One of my favorite summer outdoor activity is a stroll through the farmer’s market. Heck. If I cannot own a farm, that is the closest alternative I could experience. My default is the Union Square Greenmarket in NYC. Situation in the Union Square Park, this market is opened Monday, Wednesday, and Friday year round. Now THAT’S an evergreen market. Everything sold (besides bread) is seasonable, so expect to see lots of peaches, eggplants, and tomatoes (such as now) in the August and then lots of apples (my favorite fruit) starting September. To escape from my cubicle, I like to take a short subway trip down to do my produce and bread shopping. Lately, I have been obssessed with heirloom tomatoes. They come in a premium (more expensive than conventional type), but the flavor is oh so sweet, refreshing, and totally compensate for my clothing sacrifices (I am the ones who would rather eat a nice, healthy meal than to buy an expensive particle of clothing, but that is just me).
Besides produce, bread is my other vice. I love my brown rice, but for lunch, I like a hearty, crusty piece of bread dipped in hummus or sandwiched with creamy avocado. Hmm…After supporting the local bakers, I could never go back to the pale, sliced white bread (Wonder Bread anyone). There are, of course, other stalls that sells greens, organic wine, meats, eggs, and even seafood, but with limited budget, I have to pick and choose my priorities. So fruits and bread are my point of purchase in this market.

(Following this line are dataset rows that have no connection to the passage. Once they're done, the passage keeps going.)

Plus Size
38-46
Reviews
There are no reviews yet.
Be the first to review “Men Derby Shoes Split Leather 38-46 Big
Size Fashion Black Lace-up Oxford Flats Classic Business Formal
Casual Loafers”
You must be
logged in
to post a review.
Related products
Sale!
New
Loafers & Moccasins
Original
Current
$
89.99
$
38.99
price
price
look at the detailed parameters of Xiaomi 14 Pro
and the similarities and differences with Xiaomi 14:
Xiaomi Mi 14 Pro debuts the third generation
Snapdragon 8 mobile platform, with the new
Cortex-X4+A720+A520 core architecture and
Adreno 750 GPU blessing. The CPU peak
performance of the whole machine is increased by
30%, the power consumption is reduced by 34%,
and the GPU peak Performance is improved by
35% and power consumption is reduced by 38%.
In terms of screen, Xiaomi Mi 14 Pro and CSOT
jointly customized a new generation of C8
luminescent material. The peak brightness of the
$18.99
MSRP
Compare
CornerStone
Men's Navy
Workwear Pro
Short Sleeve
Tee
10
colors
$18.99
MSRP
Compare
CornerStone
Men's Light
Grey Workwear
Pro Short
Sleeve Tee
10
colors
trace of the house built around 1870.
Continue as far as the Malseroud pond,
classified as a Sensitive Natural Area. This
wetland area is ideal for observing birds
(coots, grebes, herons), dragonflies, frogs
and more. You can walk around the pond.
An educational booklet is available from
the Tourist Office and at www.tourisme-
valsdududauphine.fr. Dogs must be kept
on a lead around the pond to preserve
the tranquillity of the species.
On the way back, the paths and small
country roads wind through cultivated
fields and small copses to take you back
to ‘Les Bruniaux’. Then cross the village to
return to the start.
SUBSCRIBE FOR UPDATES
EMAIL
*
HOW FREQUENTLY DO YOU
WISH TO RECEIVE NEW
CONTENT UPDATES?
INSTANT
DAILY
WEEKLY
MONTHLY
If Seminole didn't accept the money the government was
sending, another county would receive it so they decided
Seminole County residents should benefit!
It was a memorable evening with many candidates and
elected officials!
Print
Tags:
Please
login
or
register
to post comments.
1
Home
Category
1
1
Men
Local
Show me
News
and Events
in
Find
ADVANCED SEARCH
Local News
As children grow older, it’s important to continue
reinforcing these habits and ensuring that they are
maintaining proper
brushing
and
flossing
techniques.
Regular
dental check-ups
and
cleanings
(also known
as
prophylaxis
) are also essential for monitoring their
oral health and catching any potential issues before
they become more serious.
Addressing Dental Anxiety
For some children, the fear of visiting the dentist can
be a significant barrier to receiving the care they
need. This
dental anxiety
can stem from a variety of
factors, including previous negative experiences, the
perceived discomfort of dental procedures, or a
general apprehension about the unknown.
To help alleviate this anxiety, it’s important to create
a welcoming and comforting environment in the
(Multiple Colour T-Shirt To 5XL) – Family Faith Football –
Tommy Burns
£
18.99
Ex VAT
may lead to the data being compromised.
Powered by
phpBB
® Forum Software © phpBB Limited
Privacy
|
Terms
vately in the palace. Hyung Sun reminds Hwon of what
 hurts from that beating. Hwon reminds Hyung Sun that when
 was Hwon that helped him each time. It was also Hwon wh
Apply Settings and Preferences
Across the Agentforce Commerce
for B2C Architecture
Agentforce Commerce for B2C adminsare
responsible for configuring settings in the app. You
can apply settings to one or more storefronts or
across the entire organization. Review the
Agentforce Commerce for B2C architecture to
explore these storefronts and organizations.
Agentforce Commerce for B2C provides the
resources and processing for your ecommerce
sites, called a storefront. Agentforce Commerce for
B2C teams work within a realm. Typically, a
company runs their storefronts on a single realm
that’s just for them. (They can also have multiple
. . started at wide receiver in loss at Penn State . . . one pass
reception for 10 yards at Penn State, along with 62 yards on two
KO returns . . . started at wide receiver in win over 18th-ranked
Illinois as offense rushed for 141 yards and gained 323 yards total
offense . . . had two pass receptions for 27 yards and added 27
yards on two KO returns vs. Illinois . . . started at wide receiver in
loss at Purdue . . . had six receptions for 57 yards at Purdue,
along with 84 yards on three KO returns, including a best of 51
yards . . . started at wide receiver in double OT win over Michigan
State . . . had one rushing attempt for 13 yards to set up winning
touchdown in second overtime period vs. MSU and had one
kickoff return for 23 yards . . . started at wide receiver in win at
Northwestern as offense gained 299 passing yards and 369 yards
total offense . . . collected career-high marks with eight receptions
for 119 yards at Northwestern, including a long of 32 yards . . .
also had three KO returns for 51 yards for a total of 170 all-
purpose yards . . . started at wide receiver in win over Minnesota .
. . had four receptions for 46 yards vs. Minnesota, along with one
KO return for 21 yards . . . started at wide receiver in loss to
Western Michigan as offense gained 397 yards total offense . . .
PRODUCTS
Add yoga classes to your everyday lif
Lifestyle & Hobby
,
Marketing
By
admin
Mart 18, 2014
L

Unfortunately, due to Hurricane Irene’s destruction, while New York City left only slightly scorched, Vermont, upstate New York, and parts of New Jersey have been devastated by flood and other natural destructions. Harvests are destroyed and farmlands are inundated with water. It is heartbreaking to look at the photos. So, GreenNYC, the market’s non-profit organization has setup a donation fund to help at least alleviate some of the monetary struggles the farmers are currently experiencing. The crops are the water and bread for these farmers and their lively hood depends on the products, which are now destroyed. And if you really cannot make a donation, please purchase your next goods from a market farmers than an import. It would be like a tribune to our local growers.